Lorsque, à l’inverse, on s’achemine vers l’amenuisement de cette dimension spirituelle, ceci a pour conséquence de vider le sens religieux de sa véritable substance et de lui substituer une idéologie sociale et politique qui l’éloigne ou le dévoie de sa finalité.
Quête de sens et action sociale
La dimension spirituelle, lorsqu’elle existe, n’est, par contre, aucunement contradictoire avec d’autres dimensions de l’art, de la culture, de la pensée ou de la société, qu’elle peut irriguer et nourrir.

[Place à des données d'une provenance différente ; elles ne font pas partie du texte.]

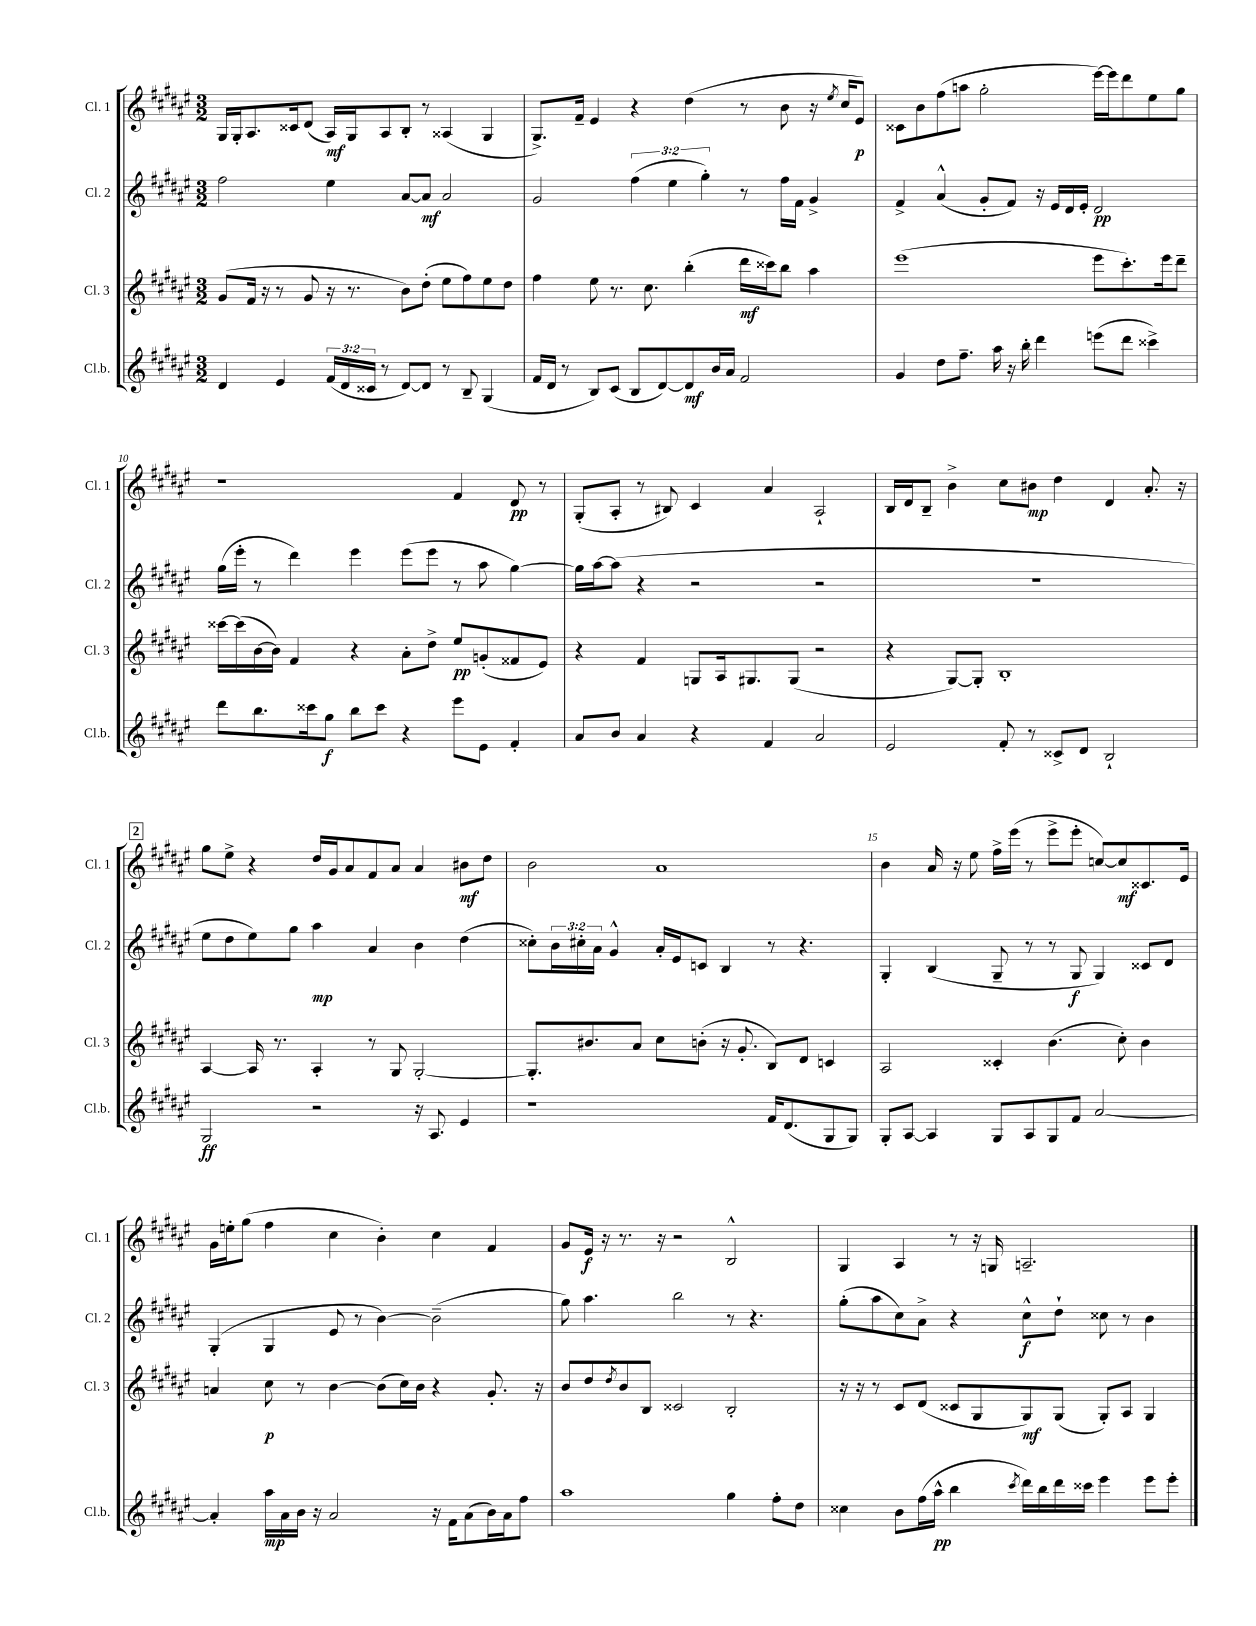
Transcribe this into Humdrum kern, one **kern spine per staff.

**kern	**kern	**kern	**kern
*staff4	*staff3	*staff2	*staff1
*clefG2	*clefG2	*clefG2	*clefG2
*k[f#c#g#d#a#e#]	*k[f#c#g#d#a#e#]	*k[f#c#g#d#a#e#]	*k[f#c#g#d#a#e#]
*M3/2	*M3/2	*M3/2	*M3/2
4d#	(8g#	2ff#	16G#
.	.	.	16G#'
.	16f#	.	8.A#
.	16r	.	.
4e#	8r	.	.
.	.	.	16c##
.	8g#	.	(8d#
(24f#	16r	4ee#	16A#)
24d#	.	.	.
.	8.r	.	16G#
24c##	.	.	.
8r	.	.	8A#
[8d#)	8b)	[8a#	8B'
8d#]	(8dd#'	8a#]	8r
8r	8ee#	2a#	(4A##
8B~	8ff#)	.	.
(4G#	8ee#	.	4G#
.	8dd#	.	.
=	=	=	=
16f#	4ff#	2g#	8.G#^)
16d#	.	.	.
8r	.	.	.
.	.	.	16f#~
8B)	8ee#	.	4e#
(8c#	8.r	.	.
8B	.	(6ff#	4r
.	8.cc#	.	.
[8d#)	.	.	.
.	.	6ee#	.
8d#]	(4bb'	.	(4dd#
.	.	6gg#')	.
16b	.	.	.
16a#	.	.	.
2f#	16ddd#	8r	8r
.	16ccc##)	.	.
.	8bb	16ff#	8b
.	.	16f#	.
.	4aa#	4g#^	16r
.	.	.	8qee#
.	.	.	16cc#
.	.	.	8e#)
=	=	=	=
4g#	(1eee#	4f#^	8c##
.	.	.	8b
8dd#	.	(4a#^^	(8ff#
8.ff#~	.	.	8aa
.	.	8g#'	2gg#'
16aa#	.	.	.
16r	.	8f#)	.
16bb'	.	.	.
4ddd#	.	16r	.
.	.	16e#	.
.	.	16d#	.
.	.	16e#'	.
(8eee	8eee#	2d#	[16eee#)
.	.	.	16eee#]
8ddd#	8.ccc#')	.	8ddd#
4ccc##^)	.	.	8ee#
.	16eee#	.	.
.	8ddd#~	.	8gg#
=	=	=	=
8ddd#	[16ccc##	(16gg#	1r
.	(16ccc##]	16eee#'	.
8.bb	[16b	8r	.
.	16b])	.	.
.	4f#	4ddd#)	.
16ccc##	.	.	.
8gg#	.	.	.
8bb	4r	4eee#	.
8ccc##	.	.	.
4r	8a#'	(8eee#	.
.	8dd#^	8eee#	.
8eee#	8ee#	8r	4f#
8e#	(8g'	8aa#	.
4f#'	8f##	[4gg#)	8d#
.	8e#)	.	8r
=	=	=	=
8a#	4r	16gg#]	(8G#'
.	.	[16aa#	.
8b	.	(8aa#]	8A#'
4a#	4f#	4r	8r
.	.	.	8B#)
4r	8G	2r	4c#
.	16A#	.	.
.	8.G#	.	.
4f#	.	.	4a#
.	(8G#	.	.
2a#	2r	2r	2A#`
=	=	=	=
2e#	4r	1.r	16B
.	.	.	16d#
.	.	.	8B~
.	[8G#)	.	4b^
.	8G#']	.	.
8f#'	1B'	.	8cc#
8r	.	.	8b#
8c##^	.	.	4dd#
8d#	.	.	.
2B`	.	.	4d#
.	.	.	8.a#'
.	.	.	16r
=	=	=	=
2G#	[4A#	8ee#	8gg#
.	.	8dd#	8ee#^
.	16A#]	8ee#)	4r
.	8.r	.	.
.	.	8gg#	.
2r	4A#'	4aa#	16dd#
.	.	.	16g#
.	.	.	8a#
.	8r	4a#	8f#
.	8G#	.	8a#
16r	[2G#'	4b	4a#
8.A#	.	.	.
4e#	.	(4dd#	8b#
.	.	.	8dd#
=	=	=	=
1r	8.G#']	8cc##')	2b
.	.	24b	.
.	.	24cc#'	.
.	8.b#	.	.
.	.	24a#	.
.	.	4g#^^	.
.	8a#	.	.
.	8cc#	16a#'	1a#
.	.	16e#	.
.	(8b'	8c	.
.	16r	4B	.
.	8.g#'	.	.
16f#	8B)	8r	.
(8.d#	.	.	.
.	8d#	4.r	.
8G#	4c	.	.
8G#)	.	.	.
=	=	=	=
8G#'	2A#	4G#'	4b
[8A#	.	.	.
4A#]	.	(4B	16a#
.	.	.	16r
.	.	.	8ee#
8G#	4c##'	8G#~	16ff#^
.	.	.	(16eee#
8A#	.	8r	8r
8G#	(4.b	8r	8eee#^
8f#	.	8G#	8eee#'
[2a#	.	4G#)	[8cc)
.	8cc#')	.	8cc]
.	4b	8c##	8.c##
.	.	8d#	.
.	.	.	16e#
=	=	=	=
4a#']	4a	(4G#'	16g#
.	.	.	16ee'
.	.	.	(8gg#
16aa#	8cc#	4G#	4ff#
16a#	.	.	.
16b	8r	.	.
16r	.	.	.
2a#	[4b	8e#	4cc#
.	.	8r	.
.	(8b]	[4b)	4b')
.	16cc#)	.	.
.	16b	.	.
16r	4r	(2b~]	4cc#
16f#	.	.	.
(8a#	.	.	.
16b)	8.g#'	.	4f#
16a#	.	.	.
8ff#	.	.	.
.	16r	.	.
=	=	=	=
1aa#	8b	8gg#)	8g#
.	8dd#	4.aa#	16e#
.	.	.	16r
.	8qdd#	.	.
.	8b	.	8.r
.	8B	.	.
.	.	.	16r
.	2c##	2bb	2r
4gg#	2B'	8r	2B^^
.	.	4.r	.
8ff#'	.	.	.
8dd#	.	.	.
=	=	=	=
4cc##	16r	(8gg#'	4G#
.	16r	.	.
.	8r	8aa#	.
8b	8c#	8cc#)	4A#
(16ff#	(8d#	8a#^	.
16aa#^^	.	.	.
4bb	8c##	4r	8r
.	8G#	.	16r
.	.	.	16G
8qccc#	.	.	.
16ddd#)	8G#)	8cc#^^	2.A~
16bb	.	.	.
16ddd#	(8G#	8dd#`	.
16ccc##	.	.	.
4eee#	8G#')	8cc##	.
.	8A#	8r	.
8eee#	4G#	4b	.
8eee#'	.	.	.
==	==	==	==
*-	*-	*-	*-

Allier quête de sens et action sociale, c'est le projet même de cette Chevalerie spirituelle, appelée ‘’futuwwa", qui signifie que dans le monde de l’entreprise sociale ou économique, comme dans celui de la politique, on a à la fois besoin de l’action et des valeurs spirituelles qui l’inspirent et la sous-tendent. Et ceci est aussi vrai à une échelle individuelle que collective. Le développement d’une société a une dimension, certes, quantitative, mais aussi qualitative, encore plus essentielle, bien que souvent occultée. Chaque société porte en elle le patrimoine d’une richesse immatérielle, plus ou moins vivant, développé, investi. Au Maroc, ce patrimoine s’est traditionnellement nourri de la culture spirituelle du Soufisme. Elle en constitue la matrice à partir de laquelle peut se produire la dynamique d’une intelligence collective, que l’on appelle Civilisation. La présence et l’importance de ces dimensions intangibles et immatérielles sont telles que l’on peut parler, dans ce cas, d’une civilisation intérieure. Elle s’exprime, aussi, en signes tangibles.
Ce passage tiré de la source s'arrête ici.